My exams are done.
My next semester hasn't started yet.
I have time actual, real, guilt free time.
And I want to use it to build something.
Not for marks.
Not for a deadline.
For real.
But here's the thing
I don't want to build another management system.
I don't want to build another todo app.
I don't want to build something that already exists
in a thousand GitHub repositories.
I want to build something that a normal person would actually use.
Something simple enough for a fresher to build.
Something interesting enough to be worth building.
And I want the idea to come from you.
Who I Am — So You Know What I Can Work With
I'm a final year MCA student.
Full stack developer — frontend, backend, database.
What I'm comfortable with:
- Java, Spring Boot, REST APIs
- React.js, Angular, HTML, CSS
- MySQL, Oracle
- PHP for smaller projects
- AWS basics — cloud concepts, not deep deployment yet
What I'm open to learning:
- Any technology that makes sense for the idea
- Something I haven't touched yet
- Something companies actually use
What I'm NOT looking for:
- Enterprise level complexity
- Microservices architecture for a solo project
- Anything that needs a team of five to build
Just something real.
Something useful.
Something a normal person would open and think oh, this actually solves something for me.

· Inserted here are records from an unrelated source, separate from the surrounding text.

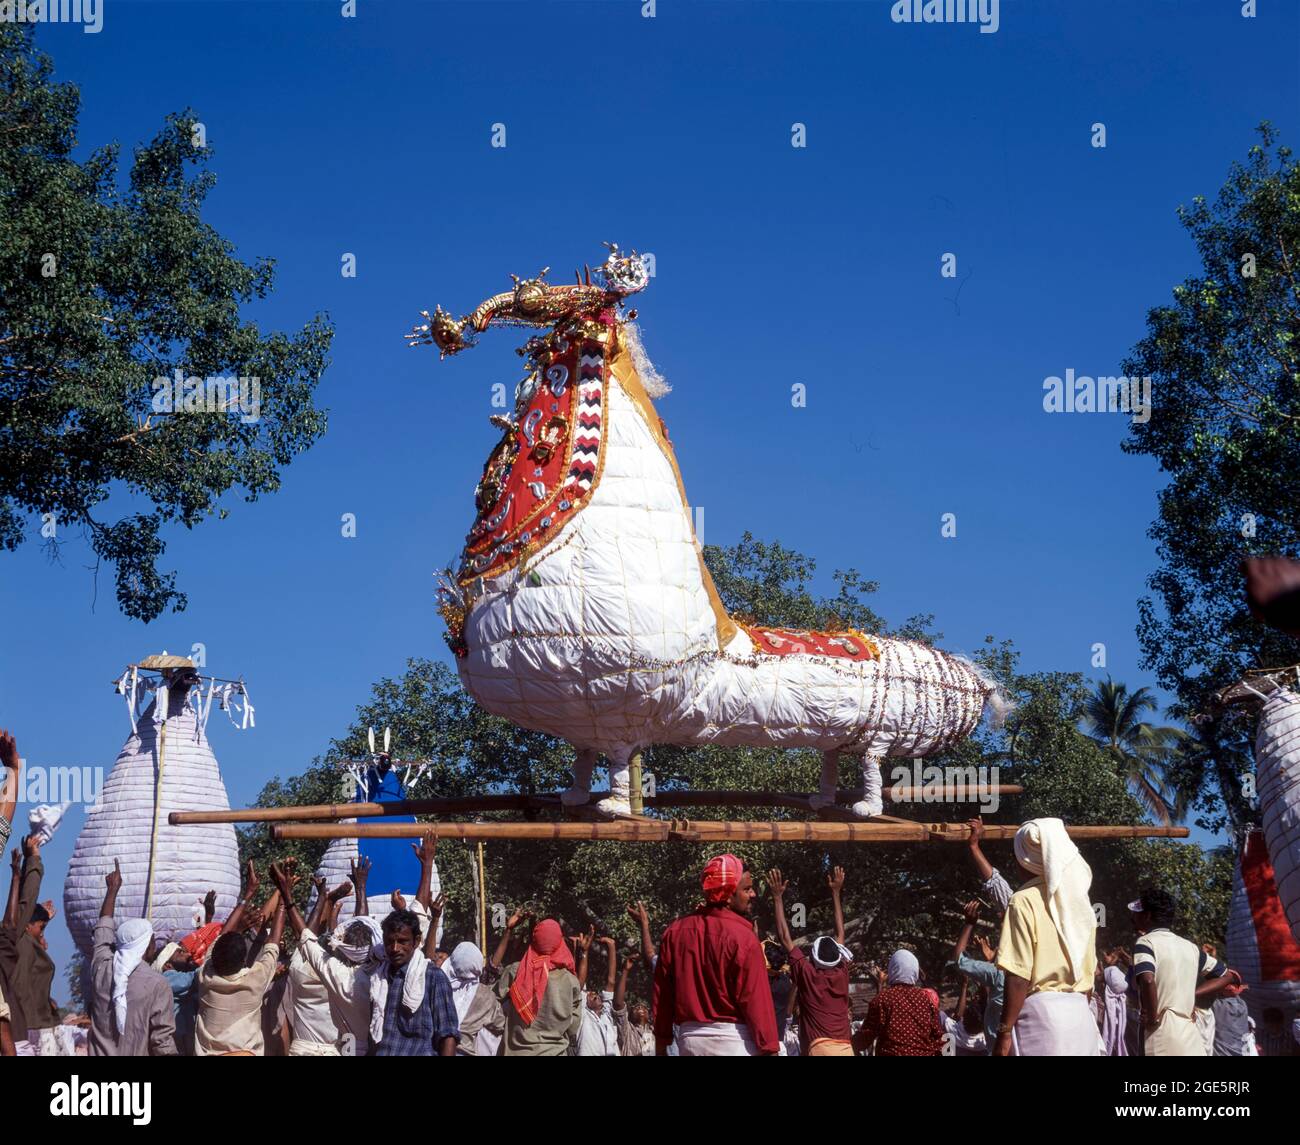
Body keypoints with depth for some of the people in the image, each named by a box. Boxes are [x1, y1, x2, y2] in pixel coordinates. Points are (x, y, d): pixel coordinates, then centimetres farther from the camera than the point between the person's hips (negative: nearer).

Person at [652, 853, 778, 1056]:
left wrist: (661, 1046, 15)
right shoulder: (742, 936, -12)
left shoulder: (675, 932, 6)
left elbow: (661, 997, 9)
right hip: (734, 1039, -6)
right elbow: (756, 999, -15)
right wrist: (770, 1049, -12)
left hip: (690, 1038, 6)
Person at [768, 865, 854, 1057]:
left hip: (821, 1048, -5)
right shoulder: (841, 974, 13)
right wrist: (835, 892, 31)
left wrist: (778, 897, 10)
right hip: (846, 1049, 5)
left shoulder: (807, 974, 3)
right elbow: (840, 933, 24)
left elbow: (785, 937, 6)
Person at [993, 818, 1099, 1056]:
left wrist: (1004, 1032, -10)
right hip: (1080, 1015, 7)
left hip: (1041, 1012, -7)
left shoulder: (1025, 900, -6)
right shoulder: (1080, 900, 15)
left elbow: (1019, 977, -13)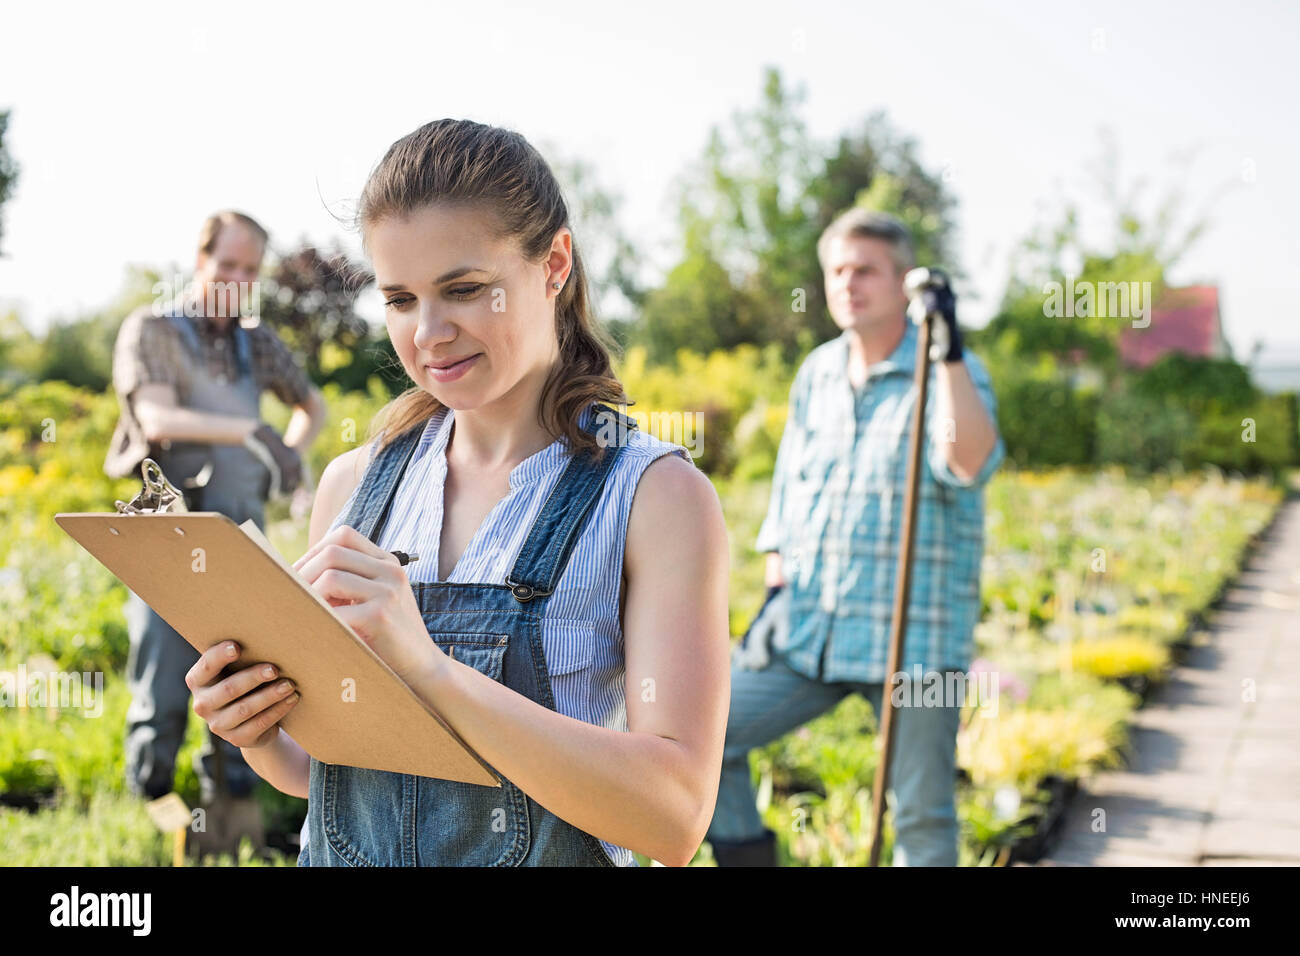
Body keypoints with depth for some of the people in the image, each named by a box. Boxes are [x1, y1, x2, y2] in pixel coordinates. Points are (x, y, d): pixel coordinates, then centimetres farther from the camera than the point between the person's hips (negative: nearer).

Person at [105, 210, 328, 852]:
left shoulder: (256, 342, 13)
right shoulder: (150, 330, -2)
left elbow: (312, 406, 29)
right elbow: (158, 419, -19)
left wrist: (290, 455, 8)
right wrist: (250, 432, -32)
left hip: (239, 532, 4)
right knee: (163, 688, -5)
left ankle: (232, 811, 14)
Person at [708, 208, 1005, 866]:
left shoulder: (950, 371, -5)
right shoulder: (816, 374, 12)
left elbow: (970, 464, -26)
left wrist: (949, 353, -32)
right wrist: (775, 595, 9)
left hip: (914, 638, -5)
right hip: (808, 632, 5)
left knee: (922, 817, 1)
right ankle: (746, 852, 15)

What Kind of Project I'm Thinking About
I don't have a fixed idea yet.
That's the point of this post.
But here's what I'm drawn to:
Something that solves a small but real problem
Not world hunger. Not the next unicorn startup.
Just something that makes one small thing easier for one type of person.
Something a fresher can build solo
I'm not building the next Netflix.
But I can build something meaningful with the skills I have right now.
Something I can honestly show on my resume
Not inflated. Not overclaimed.
Just I built this, here's what it does,here's the problem it solves.
Something that uses technology in a real way
Not just a CRUD app with a fancy name.
Something where the tech choice actually matters.
What I Want From You
If you're an experienced developer — what problem do you wish someone had built a solution for when you were starting out?
If you're a student like me — what idea have you been sitting on but never had time to build?
If you're a daydreamer — what's that one app you keep thinking about
that doesn't exist yet?
Tell me:
- The problem it solves
- Who would use it
- What tech you think makes sense for it
- Why you think a fresher could actually build it
I'll read every comment.
I'll genuinely consider every idea.
And whoever's idea I end up building —
I'll credit you in the project README and in the blog post I write about it.
Because this community has taught me more than any college curriculum has.
The least I can do is build something that came from it. 😊
One Rule
No complicated ideas that need a team, a budget, or five years of experience.
Simple. Real. Useful.
That's all I'm looking for.
Drop your idea below 👇
Let's build something together.
Top comments (2)
I'd build something developers actually need every day: a local API Mock Server Manager.
The problem: juggling multiple mock APIs, JSON files, ports, and environments during frontend/backend development gets messy fast.
The idea: a desktop or web app where you can create mock endpoints, import/export collections, add response delays, simulate errors, and switch environments with one click.
Tech: Spring Boot + React + SQLite (or H2 for simplicity).
It's realistic for a solo developer, demonstrates full-stack skills, and solves a genuine pain point. I'd definitely use something like this. 🚀
This is exactly the kind of idea I was looking for 🙌
A local API Mock Server Manager makes complete sense I've personally felt that pain while testing Spring Boot APIs with Postman during my projects. Switching between environments and managing multiple endpoints manually gets messy really fast.
The tech stack you suggested - Spring Boot + React + H2 is literally my comfort zone right now, which makes this even more appealing.
The response delay simulation and error mocking features are what make this genuinely useful rather than just another CRUD project.
Seriously considering this one. If I build it you're getting credited in the README and the blog post. That's a promise 😊
Thank you for taking the time to suggest this!